One of the key assertions was a claim by the government’s lawyers that the MoD was unaware of complaints about the killings until the claim by Saifullah’s uncle in late 2013.
This was misleading, as the government’s lawyers soon realised when they reviewed the paperwork that needed to be disclosed after the judge’s decision to allow the review to go ahead. It was then that they found the documents quoted in this article. Saifullah’s lawyer has expressed “grave concern” that it was almost shut out from bringing the case because the contents of the document had not been given to the court.
The defence secretary has until the autumn to write a witness statement explaining to the court how the error happened. There will also be fresh questions for the heads of Britain’s special forces as to why the killings were not investigated at the time, but covered up.
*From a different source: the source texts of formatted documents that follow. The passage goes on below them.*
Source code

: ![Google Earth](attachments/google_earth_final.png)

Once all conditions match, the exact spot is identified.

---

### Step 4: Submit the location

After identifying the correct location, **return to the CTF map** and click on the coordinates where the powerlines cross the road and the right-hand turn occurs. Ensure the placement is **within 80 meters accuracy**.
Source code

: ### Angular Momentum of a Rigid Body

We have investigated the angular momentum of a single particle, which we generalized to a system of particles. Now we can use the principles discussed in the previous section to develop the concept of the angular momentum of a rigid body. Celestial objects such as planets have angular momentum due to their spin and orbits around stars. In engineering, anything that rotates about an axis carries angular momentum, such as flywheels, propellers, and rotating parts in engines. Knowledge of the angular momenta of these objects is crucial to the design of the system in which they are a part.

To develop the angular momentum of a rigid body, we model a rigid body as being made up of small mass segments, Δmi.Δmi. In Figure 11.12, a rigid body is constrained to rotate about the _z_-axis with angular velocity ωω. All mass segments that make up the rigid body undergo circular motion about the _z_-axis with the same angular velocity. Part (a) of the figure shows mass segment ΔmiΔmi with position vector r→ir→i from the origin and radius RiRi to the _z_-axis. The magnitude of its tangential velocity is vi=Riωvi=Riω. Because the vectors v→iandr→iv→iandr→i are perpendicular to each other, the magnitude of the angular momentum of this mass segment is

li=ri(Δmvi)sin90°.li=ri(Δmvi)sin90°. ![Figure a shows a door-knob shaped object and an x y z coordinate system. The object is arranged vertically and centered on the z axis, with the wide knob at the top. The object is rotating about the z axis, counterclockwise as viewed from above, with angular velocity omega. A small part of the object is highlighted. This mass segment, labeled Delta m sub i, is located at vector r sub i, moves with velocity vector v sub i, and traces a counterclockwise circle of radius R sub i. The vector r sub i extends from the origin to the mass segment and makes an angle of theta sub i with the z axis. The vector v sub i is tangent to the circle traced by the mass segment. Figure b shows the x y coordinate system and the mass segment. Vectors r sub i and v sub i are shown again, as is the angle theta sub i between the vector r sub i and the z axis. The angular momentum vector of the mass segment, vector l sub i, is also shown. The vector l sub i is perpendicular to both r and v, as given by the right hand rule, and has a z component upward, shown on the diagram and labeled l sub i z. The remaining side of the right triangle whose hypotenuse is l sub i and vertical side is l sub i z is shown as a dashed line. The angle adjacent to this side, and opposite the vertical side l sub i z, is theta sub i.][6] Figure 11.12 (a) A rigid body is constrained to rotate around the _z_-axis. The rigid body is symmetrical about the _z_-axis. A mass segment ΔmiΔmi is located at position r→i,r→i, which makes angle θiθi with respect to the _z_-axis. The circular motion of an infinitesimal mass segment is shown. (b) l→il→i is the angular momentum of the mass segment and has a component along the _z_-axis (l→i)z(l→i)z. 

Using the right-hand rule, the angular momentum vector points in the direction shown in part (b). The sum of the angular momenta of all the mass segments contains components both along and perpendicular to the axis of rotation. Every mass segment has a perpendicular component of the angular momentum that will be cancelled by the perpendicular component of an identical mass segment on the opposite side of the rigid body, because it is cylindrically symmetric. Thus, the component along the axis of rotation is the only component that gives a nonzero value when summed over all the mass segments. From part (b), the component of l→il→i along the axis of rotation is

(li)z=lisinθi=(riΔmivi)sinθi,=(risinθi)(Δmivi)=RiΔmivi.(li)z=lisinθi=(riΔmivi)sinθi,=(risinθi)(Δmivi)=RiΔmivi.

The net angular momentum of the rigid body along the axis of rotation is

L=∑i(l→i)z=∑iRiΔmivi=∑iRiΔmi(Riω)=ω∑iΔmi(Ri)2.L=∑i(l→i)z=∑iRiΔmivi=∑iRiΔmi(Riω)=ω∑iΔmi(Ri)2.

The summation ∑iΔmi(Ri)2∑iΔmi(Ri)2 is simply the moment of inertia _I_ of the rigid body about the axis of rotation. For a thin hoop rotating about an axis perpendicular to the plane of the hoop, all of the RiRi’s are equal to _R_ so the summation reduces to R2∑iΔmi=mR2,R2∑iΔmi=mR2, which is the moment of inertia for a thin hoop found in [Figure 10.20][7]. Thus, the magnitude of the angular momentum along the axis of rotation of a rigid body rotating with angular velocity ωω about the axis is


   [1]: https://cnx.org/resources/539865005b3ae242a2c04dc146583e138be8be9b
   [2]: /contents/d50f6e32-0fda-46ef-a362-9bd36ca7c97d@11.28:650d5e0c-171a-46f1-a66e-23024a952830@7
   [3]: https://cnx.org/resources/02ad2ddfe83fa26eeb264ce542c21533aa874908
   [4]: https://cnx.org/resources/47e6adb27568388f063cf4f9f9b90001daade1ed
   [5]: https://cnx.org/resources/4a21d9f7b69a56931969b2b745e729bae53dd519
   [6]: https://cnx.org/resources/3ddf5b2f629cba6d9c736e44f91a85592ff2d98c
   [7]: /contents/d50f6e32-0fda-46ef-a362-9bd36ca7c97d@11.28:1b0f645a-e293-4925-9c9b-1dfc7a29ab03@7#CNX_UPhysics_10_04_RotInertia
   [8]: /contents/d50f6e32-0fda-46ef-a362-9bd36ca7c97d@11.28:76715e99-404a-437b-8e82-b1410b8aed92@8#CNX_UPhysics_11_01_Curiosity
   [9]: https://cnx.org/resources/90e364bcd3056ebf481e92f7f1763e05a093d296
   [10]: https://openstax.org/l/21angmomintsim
This weekend Lord Macdonald, a former director of public prosecutions and one of the country’s leading criminal lawyers, said: “The way a nation wages war tells you all you need to know about its attachment to the rule of law. It is bad enough if British soldiers were systematically murdering civilians in Afghanistan — making themselves liable to criminal proceedings in the UK.
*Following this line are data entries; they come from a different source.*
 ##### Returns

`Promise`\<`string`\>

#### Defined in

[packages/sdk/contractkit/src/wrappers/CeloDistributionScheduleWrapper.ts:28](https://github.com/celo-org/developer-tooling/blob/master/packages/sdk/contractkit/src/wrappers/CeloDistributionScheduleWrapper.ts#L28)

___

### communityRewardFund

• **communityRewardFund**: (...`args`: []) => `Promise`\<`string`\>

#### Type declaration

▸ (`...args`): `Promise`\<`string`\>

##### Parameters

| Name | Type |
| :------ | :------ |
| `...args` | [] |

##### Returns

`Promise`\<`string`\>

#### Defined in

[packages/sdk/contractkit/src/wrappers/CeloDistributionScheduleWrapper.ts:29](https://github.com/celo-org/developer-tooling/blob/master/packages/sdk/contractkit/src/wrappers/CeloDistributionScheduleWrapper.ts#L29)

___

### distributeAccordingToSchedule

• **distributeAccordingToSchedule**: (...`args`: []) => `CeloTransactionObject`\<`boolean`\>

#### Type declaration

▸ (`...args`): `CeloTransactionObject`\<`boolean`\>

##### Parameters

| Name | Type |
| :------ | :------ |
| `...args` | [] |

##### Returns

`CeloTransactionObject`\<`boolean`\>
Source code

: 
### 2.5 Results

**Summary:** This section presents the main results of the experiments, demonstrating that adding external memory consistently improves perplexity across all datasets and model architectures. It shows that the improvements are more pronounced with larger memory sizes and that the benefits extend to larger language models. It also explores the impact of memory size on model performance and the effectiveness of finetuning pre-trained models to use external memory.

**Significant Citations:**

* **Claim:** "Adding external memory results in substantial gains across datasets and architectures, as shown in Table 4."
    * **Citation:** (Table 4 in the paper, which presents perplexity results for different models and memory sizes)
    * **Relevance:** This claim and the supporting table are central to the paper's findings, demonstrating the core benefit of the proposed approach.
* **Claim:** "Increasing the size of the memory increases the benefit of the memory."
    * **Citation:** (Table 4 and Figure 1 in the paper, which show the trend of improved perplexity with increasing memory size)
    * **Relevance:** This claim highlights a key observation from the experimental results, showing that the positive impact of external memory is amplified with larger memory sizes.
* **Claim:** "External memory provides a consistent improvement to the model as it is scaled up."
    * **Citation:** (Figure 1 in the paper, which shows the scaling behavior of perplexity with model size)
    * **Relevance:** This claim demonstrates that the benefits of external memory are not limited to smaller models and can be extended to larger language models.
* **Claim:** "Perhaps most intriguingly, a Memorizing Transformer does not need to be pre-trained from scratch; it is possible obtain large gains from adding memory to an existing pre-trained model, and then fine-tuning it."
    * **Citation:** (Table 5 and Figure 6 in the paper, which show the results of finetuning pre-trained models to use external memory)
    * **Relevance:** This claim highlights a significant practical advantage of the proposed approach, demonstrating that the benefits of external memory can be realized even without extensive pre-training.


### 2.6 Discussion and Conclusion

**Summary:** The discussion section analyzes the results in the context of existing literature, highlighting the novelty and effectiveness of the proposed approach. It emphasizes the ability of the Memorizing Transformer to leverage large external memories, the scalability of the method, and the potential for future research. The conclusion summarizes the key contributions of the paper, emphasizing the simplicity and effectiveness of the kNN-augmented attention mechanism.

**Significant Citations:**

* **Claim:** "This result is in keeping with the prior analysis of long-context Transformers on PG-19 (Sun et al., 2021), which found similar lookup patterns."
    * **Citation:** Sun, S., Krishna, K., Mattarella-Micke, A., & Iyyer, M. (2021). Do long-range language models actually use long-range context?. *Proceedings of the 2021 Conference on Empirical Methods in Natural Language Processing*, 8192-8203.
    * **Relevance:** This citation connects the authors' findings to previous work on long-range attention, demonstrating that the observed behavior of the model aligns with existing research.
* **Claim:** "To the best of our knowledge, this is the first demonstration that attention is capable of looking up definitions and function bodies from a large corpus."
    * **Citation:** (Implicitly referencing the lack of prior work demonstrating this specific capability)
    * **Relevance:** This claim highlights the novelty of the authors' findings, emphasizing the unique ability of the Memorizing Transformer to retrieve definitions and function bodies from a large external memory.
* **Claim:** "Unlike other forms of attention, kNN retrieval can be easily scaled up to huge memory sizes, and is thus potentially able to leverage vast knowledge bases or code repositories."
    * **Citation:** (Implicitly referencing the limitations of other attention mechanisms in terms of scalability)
“But this is compounded if their superior officers and government officials deliberately failed to investigate suspected war crimes, and then tried to conceal evidence that they had occurred from the courts.”
A former senior military officer with knowledge of such operations told this newspaper of his doubts about the SAS claims that many of those killed had single-handedly decided to take on the unit in their own homes after being captured. He said it “defied logic” for someone to launch an attack against impossible odds when their family is in the hands of the enemy just metres away.
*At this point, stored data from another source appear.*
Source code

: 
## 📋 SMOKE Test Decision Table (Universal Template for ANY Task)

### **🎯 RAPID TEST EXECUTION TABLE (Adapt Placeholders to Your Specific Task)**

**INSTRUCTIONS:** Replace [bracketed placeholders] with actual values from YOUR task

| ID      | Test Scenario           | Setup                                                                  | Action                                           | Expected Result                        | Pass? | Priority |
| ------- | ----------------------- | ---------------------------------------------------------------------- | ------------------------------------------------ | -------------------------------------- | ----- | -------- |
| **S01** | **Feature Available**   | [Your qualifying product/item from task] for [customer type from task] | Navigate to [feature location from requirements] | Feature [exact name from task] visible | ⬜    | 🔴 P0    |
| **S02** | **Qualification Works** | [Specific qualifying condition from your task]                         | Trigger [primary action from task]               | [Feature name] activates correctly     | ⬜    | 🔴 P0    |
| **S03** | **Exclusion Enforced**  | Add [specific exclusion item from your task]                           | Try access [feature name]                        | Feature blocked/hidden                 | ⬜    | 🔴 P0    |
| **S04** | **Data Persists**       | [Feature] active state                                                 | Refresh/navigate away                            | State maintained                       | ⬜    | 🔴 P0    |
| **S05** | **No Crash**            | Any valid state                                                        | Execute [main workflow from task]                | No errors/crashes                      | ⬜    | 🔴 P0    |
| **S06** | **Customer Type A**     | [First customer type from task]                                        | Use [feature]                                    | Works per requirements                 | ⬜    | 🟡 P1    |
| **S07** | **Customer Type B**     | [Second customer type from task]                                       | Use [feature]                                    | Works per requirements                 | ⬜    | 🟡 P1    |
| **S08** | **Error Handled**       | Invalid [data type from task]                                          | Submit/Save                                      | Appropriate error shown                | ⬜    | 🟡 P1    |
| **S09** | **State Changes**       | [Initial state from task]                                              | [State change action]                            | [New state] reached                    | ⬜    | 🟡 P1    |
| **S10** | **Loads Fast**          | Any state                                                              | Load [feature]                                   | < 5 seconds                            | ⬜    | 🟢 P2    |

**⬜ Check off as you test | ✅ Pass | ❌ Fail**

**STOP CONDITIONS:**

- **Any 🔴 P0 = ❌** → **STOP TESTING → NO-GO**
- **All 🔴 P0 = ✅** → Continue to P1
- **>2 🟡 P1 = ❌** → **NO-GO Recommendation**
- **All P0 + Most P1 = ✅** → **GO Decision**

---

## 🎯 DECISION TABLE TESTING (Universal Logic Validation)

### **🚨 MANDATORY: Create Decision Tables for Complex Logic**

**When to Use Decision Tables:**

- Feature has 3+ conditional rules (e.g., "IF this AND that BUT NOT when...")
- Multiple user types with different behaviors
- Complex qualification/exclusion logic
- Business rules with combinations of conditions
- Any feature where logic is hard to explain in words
“It’s just not going to happen. There could be retribution taken against your family. It’s just ridiculous,” he said. “The chance of somebody being aggressive against you when you have their family is minimal.”
He said the SAS’s mission reports were “highly incredible”. “There’s overwhelming force. Everyone’s been detained. You know you’re going to die if you do it. What advantage is there? There is no advantage. Even if you’re a member of the Taliban, your best chances are going into the detention system, get processed, no one knows who you are and you get released. It happens all the time. Why would you risk this? This is a thin veneer of an excuse.”
The MoD said: “This is not new evidence, and this historical case has already been independently investigated by the Royal Military Police as part of Operation Northmoor. It has also been subject to four reviews conducted by an independent review team.
“These documents were considered as part of the independent investigations, which concluded there was insufficient evidence to refer the case for prosecution. The Service Police and the Service Prosecuting Authority of course remain open to considering allegations should new evidence, intelligence or information come to light.”